The grand exception to the narrow, terror-filled vision of revenge tragedy is, of course, Shakespeare's "Hamlet." Hamlet also grapples with revenge, but unlike all other revengers, he questions its very nature, its cosmic justification. Caught between the blood-for-blood imperative that was still alive in 16th century England, and the Christian injunction to overcome evil with good, and rising above both, Hamlet raises questions about morality, duty and existence itself that are not even dreamed of in other revenge tragedies, and that continue to inspire and unsettle us today.
It may seem a stretch to compare the political beliefs of George W. Bush and his right-wing supporters with a death-obsessed, grimly self-destroying dramatic genre that is now more than 400 years old. Certainly the parallels cannot be drawn too closely. But the comparison sheds light on Bush's moral vision. Like a protagonist in a revenge tragedy, Bush sees himself as surrounded by evil, one-dimensional villains, whom he has sworn a solemn oath to defeat. Like Vindice, he figuratively carries around a skull -- in his case the shield of a policeman who died on 9/11 -- to spur himself on.
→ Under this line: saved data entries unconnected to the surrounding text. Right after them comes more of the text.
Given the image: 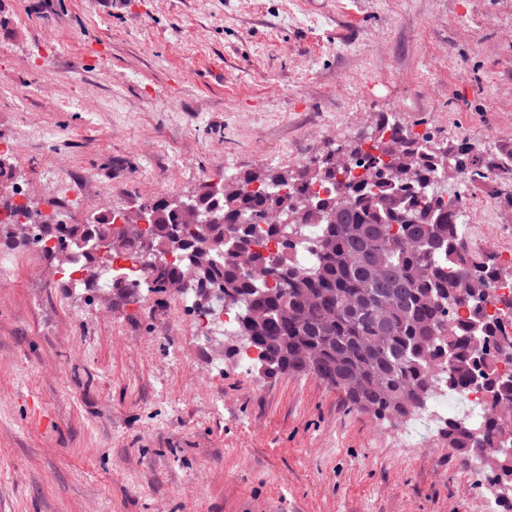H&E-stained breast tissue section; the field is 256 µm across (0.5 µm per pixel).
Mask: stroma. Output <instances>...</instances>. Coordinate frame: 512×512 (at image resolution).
I'll list each match as a JSON object with an SVG mask.
<instances>
[{
  "label": "stroma",
  "mask_w": 512,
  "mask_h": 512,
  "mask_svg": "<svg viewBox=\"0 0 512 512\" xmlns=\"http://www.w3.org/2000/svg\"><path fill=\"white\" fill-rule=\"evenodd\" d=\"M386 116L494 152L512 136V0H0V144L61 177L69 221L294 168ZM36 120L55 137L29 139ZM479 248L512 210L458 181ZM43 254L0 276V512H465L440 430L315 375L241 371L151 293L95 312Z\"/></svg>",
  "instance_id": "stroma-1"
}]
</instances>
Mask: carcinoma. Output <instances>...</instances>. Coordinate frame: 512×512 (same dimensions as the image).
<instances>
[{
	"label": "carcinoma",
	"mask_w": 512,
	"mask_h": 512,
	"mask_svg": "<svg viewBox=\"0 0 512 512\" xmlns=\"http://www.w3.org/2000/svg\"><path fill=\"white\" fill-rule=\"evenodd\" d=\"M352 146L356 158L341 172L331 156ZM362 175H353V170ZM446 182L464 177L469 184L491 185L489 197L512 209V144L499 145L487 157L470 154L466 144L435 139L429 133L384 117L366 141L343 138L326 153L296 169L268 167L261 173H237L225 188L208 180L190 196L149 199L134 211H106L88 224L38 225L39 236L60 237L57 250L44 255L77 275L90 288L99 275L100 244L111 254L130 248L139 253L148 292L167 293L183 268L193 274L196 306L206 309L224 294V305L237 309L238 334L258 351L255 363L269 376L301 375L295 356H319L314 375L343 390L357 410L388 422H402L427 408L429 387L441 379L464 393L484 390L490 404L512 396V382H495L492 358L502 323L479 310L487 304L512 310V297L499 293L512 285V269L489 251H476L463 236L457 213L459 194L447 197L429 189L433 176ZM317 183L328 196L308 194ZM288 215V223L279 216ZM321 225L311 244L316 260L295 266L293 250L300 225ZM151 227L145 237L141 225ZM265 224L280 241L276 251H256L253 262L267 270L257 279L230 250L249 241L252 225ZM84 253L76 267L72 252ZM173 256L175 264L166 262ZM376 267L402 290L401 301L370 356L365 340L375 335L373 313L389 302V289L371 279ZM482 280L496 291L489 298L468 297L466 281ZM468 306L476 316L461 323L456 309ZM443 436L459 453L495 440L512 448V421L488 418L480 427L453 418ZM484 472L512 483V455L484 464Z\"/></svg>",
	"instance_id": "obj_1"
}]
</instances>
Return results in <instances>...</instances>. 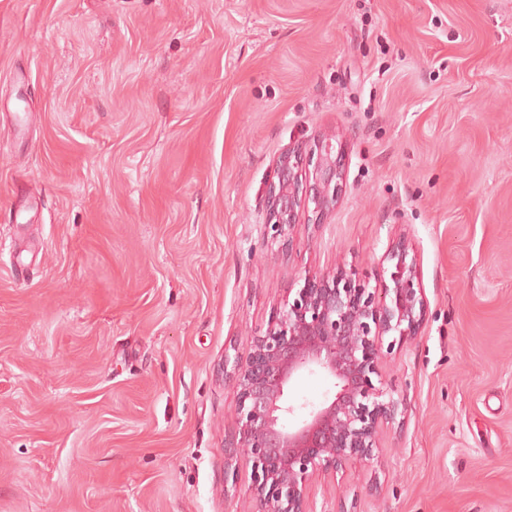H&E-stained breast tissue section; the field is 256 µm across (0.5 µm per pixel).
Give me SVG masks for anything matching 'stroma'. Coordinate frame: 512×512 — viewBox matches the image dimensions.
Returning a JSON list of instances; mask_svg holds the SVG:
<instances>
[{"mask_svg": "<svg viewBox=\"0 0 512 512\" xmlns=\"http://www.w3.org/2000/svg\"><path fill=\"white\" fill-rule=\"evenodd\" d=\"M322 132L345 193L285 252L265 188ZM400 236L403 423L307 492L512 512V0H0V512H253L225 358Z\"/></svg>", "mask_w": 512, "mask_h": 512, "instance_id": "35a3bbf8", "label": "stroma"}]
</instances>
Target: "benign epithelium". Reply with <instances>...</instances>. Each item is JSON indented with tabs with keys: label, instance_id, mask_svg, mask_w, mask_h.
<instances>
[{
	"label": "benign epithelium",
	"instance_id": "obj_1",
	"mask_svg": "<svg viewBox=\"0 0 512 512\" xmlns=\"http://www.w3.org/2000/svg\"><path fill=\"white\" fill-rule=\"evenodd\" d=\"M347 142L319 134L276 161L265 190L271 239L292 248L299 209L311 204L316 223L336 208L345 187ZM388 279L370 286L368 271L339 267L308 274L235 358V428L224 480L251 470L248 486L257 512H316L307 484L319 472L350 461L378 459L380 437L403 413L398 390L383 378L384 360L418 335L428 304L418 259L404 238L384 254ZM319 371L335 391L321 406L289 424L288 389L304 372Z\"/></svg>",
	"mask_w": 512,
	"mask_h": 512
}]
</instances>
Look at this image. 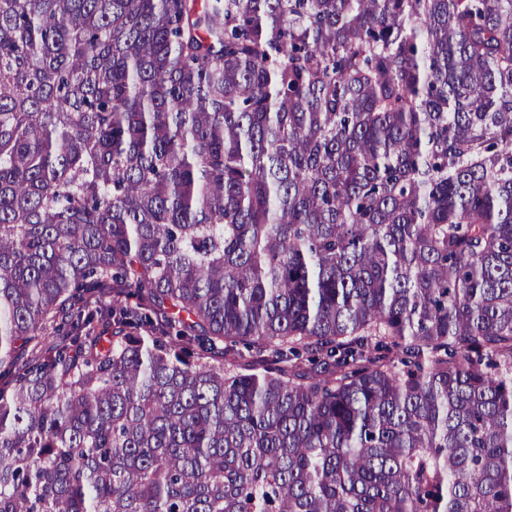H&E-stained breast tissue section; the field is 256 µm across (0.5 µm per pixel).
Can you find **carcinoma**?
<instances>
[{
  "mask_svg": "<svg viewBox=\"0 0 512 512\" xmlns=\"http://www.w3.org/2000/svg\"><path fill=\"white\" fill-rule=\"evenodd\" d=\"M0 374V512H512V0H0Z\"/></svg>",
  "mask_w": 512,
  "mask_h": 512,
  "instance_id": "1",
  "label": "carcinoma"
}]
</instances>
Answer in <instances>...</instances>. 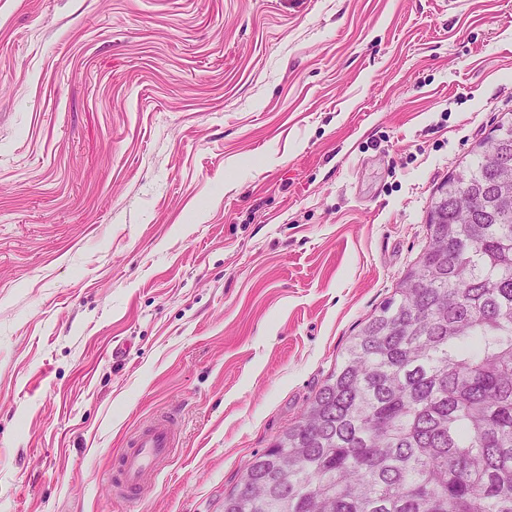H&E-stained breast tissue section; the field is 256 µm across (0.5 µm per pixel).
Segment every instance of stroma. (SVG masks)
<instances>
[{
  "label": "stroma",
  "instance_id": "stroma-1",
  "mask_svg": "<svg viewBox=\"0 0 512 512\" xmlns=\"http://www.w3.org/2000/svg\"><path fill=\"white\" fill-rule=\"evenodd\" d=\"M510 117L512 0H0V512H224ZM180 444L177 417L169 412L153 415L127 437L114 465L111 486L115 495L138 504L147 481L169 462Z\"/></svg>",
  "mask_w": 512,
  "mask_h": 512
}]
</instances>
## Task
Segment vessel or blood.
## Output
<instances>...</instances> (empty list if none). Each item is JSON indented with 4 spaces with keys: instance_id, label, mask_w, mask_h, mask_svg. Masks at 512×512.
<instances>
[{
    "instance_id": "1",
    "label": "vessel or blood",
    "mask_w": 512,
    "mask_h": 512,
    "mask_svg": "<svg viewBox=\"0 0 512 512\" xmlns=\"http://www.w3.org/2000/svg\"><path fill=\"white\" fill-rule=\"evenodd\" d=\"M179 444L174 414L165 412L144 421L128 435L112 470L114 494L127 503L137 504L147 481L163 470Z\"/></svg>"
}]
</instances>
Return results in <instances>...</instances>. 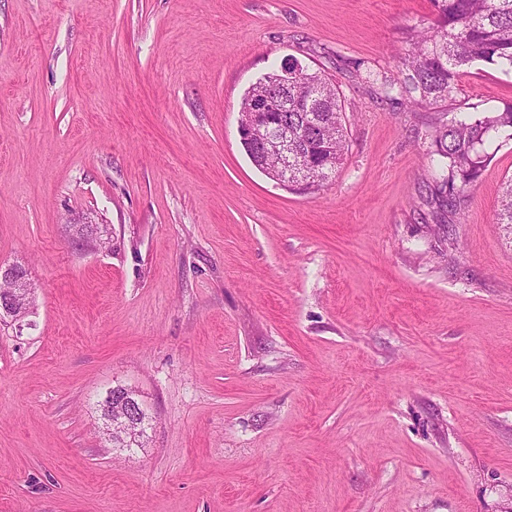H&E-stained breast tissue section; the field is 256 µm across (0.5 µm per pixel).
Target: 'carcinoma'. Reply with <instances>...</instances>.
Wrapping results in <instances>:
<instances>
[{"label":"carcinoma","mask_w":512,"mask_h":512,"mask_svg":"<svg viewBox=\"0 0 512 512\" xmlns=\"http://www.w3.org/2000/svg\"><path fill=\"white\" fill-rule=\"evenodd\" d=\"M432 5V25L411 28L398 53L402 77L382 79L385 96H405L416 105H442L457 94L462 67L481 62L512 70V0H432ZM288 66L298 69L306 85L336 107L334 112H316L314 117L333 120L324 135L336 138V165H341L345 134L337 88L319 72L293 61ZM492 132L512 139V108L480 118H453L434 127L437 154L445 169L435 194L448 209H457L465 188L484 170L488 160L485 143ZM497 223L512 225V176L503 183ZM150 422L151 416L142 410L139 434L112 447L141 446Z\"/></svg>","instance_id":"obj_1"}]
</instances>
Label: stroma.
Returning <instances> with one entry per match:
<instances>
[{
	"instance_id": "obj_1",
	"label": "stroma",
	"mask_w": 512,
	"mask_h": 512,
	"mask_svg": "<svg viewBox=\"0 0 512 512\" xmlns=\"http://www.w3.org/2000/svg\"><path fill=\"white\" fill-rule=\"evenodd\" d=\"M430 0H0V512H512V140L459 214L437 112L389 101ZM336 85L341 168L277 185L238 132L287 61ZM512 107L465 67L449 116ZM94 224L98 249L73 224ZM153 417L102 433L107 390ZM10 283L11 288L0 293V321L10 320L14 325L22 327V323L30 312V293L28 274L17 272L14 265L0 263V282ZM18 288H23L19 290Z\"/></svg>"
}]
</instances>
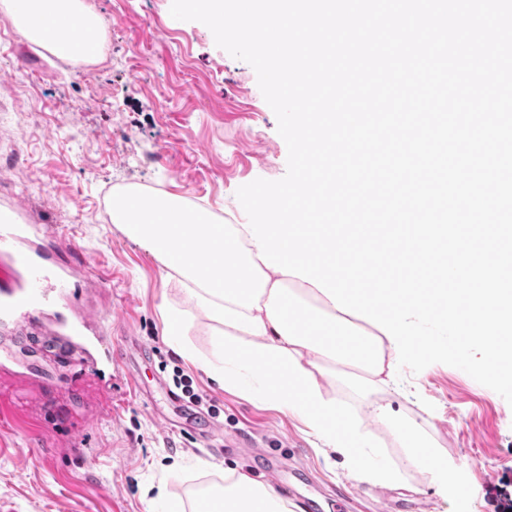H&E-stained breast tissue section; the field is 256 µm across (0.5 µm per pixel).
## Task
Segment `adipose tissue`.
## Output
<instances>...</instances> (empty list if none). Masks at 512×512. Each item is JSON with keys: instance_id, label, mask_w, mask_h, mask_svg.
Returning <instances> with one entry per match:
<instances>
[{"instance_id": "ef3b65f1", "label": "adipose tissue", "mask_w": 512, "mask_h": 512, "mask_svg": "<svg viewBox=\"0 0 512 512\" xmlns=\"http://www.w3.org/2000/svg\"><path fill=\"white\" fill-rule=\"evenodd\" d=\"M10 17L30 39L54 54L96 62L97 41L70 34L73 20L97 31L84 0H12ZM112 221L146 247L195 297L206 318L224 326L228 369L214 370L220 387L260 394L274 407L295 413L324 446L346 450L354 435L322 384L336 366L381 386L393 374L384 358L390 343L381 330L345 314L315 286L267 268L250 233L188 212L182 199L123 193L112 200ZM371 420L398 437L425 461L432 477L447 474V458L432 451L426 430L373 406ZM201 512H288L278 488L244 472L229 475L219 494L204 495Z\"/></svg>"}]
</instances>
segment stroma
Here are the masks:
<instances>
[{"label":"stroma","mask_w":512,"mask_h":512,"mask_svg":"<svg viewBox=\"0 0 512 512\" xmlns=\"http://www.w3.org/2000/svg\"><path fill=\"white\" fill-rule=\"evenodd\" d=\"M106 31L108 61L84 80L80 61L18 36L0 13V210L34 216L48 247L83 282L77 313L101 320L132 387H106L66 360L52 327L0 325V512H196L198 494L237 470L295 490L291 512L335 495L346 512H503L512 498V406L442 363L403 370L388 386L324 379L345 413L370 426L358 452L396 486L352 480L354 460L325 455L294 414L222 389L183 359L224 363V327L203 318L177 280L112 222L126 191L179 196L215 220L244 224L237 190L287 172L288 149L254 69L211 30L170 14L172 0H85ZM27 80H19V71ZM177 310L181 335L165 332ZM201 402L182 395L176 372ZM179 405H172L171 395ZM424 426L455 469L434 482L401 441L369 423L373 403ZM96 463L86 466L84 456Z\"/></svg>","instance_id":"35a3bbf8"}]
</instances>
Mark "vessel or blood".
Wrapping results in <instances>:
<instances>
[{"instance_id":"b4317fda","label":"vessel or blood","mask_w":512,"mask_h":512,"mask_svg":"<svg viewBox=\"0 0 512 512\" xmlns=\"http://www.w3.org/2000/svg\"><path fill=\"white\" fill-rule=\"evenodd\" d=\"M47 234L45 225L21 224L11 213L0 214V318L22 310L45 314L57 335L80 347L105 378H113L120 354L105 337L89 334L85 321L73 313L77 281L43 247Z\"/></svg>"}]
</instances>
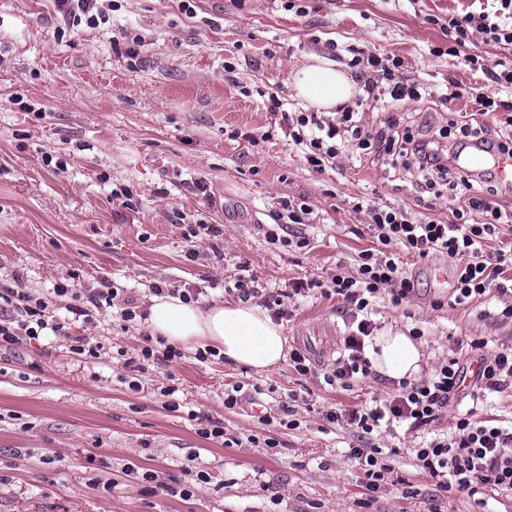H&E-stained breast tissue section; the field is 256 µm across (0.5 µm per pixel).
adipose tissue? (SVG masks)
Segmentation results:
<instances>
[{"instance_id":"obj_1","label":"adipose tissue","mask_w":512,"mask_h":512,"mask_svg":"<svg viewBox=\"0 0 512 512\" xmlns=\"http://www.w3.org/2000/svg\"><path fill=\"white\" fill-rule=\"evenodd\" d=\"M288 87L307 108L333 112L358 91L354 76L333 61L308 55L291 71ZM145 330L170 344L216 349L230 363L267 371L286 358L287 340L282 327L259 306L248 302L204 305L185 303L175 296H151ZM373 368L392 379H409L421 371L422 354L413 339L386 331L367 349Z\"/></svg>"}]
</instances>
But like so many revenge tragedy protagonists, Bush is fatally flawed. By taking revenge against a foe who had not actually injured him, he opened a Pandora's Box of gratuitous violence, one he cannot now close. In a larger sense, he is trying to play the part of Vindice in a Shakespearean world, one far too complex to be comprehended by his black-and-white morality. By failing to grasp that the world is larger than his simplistic vision, and insisting that he must carry on to the climax and kill a villain who can no longer be identified, Bush is trapping us in a failed chess game, condemning us to a bloody perpetual check. He is threatening to repeat dramatic history and himself become a villain -- a blood-drenched avenger no longer morally distinguishable from the evildoers he is fighting.
And the final act in this grim drama, Bush's absurd call for a meaningless "surge," resembles one of those hideous masques in revenge plays during which the protagonist kills his enemies, then is killed himself. This little play-within-a-play may demonstrate Bush's resolve and put off the unhappy ending, but it is real men and women who will die for his dumb show.
Bush's revenge tragedy has run for far too long. It's time to bring the curtain down.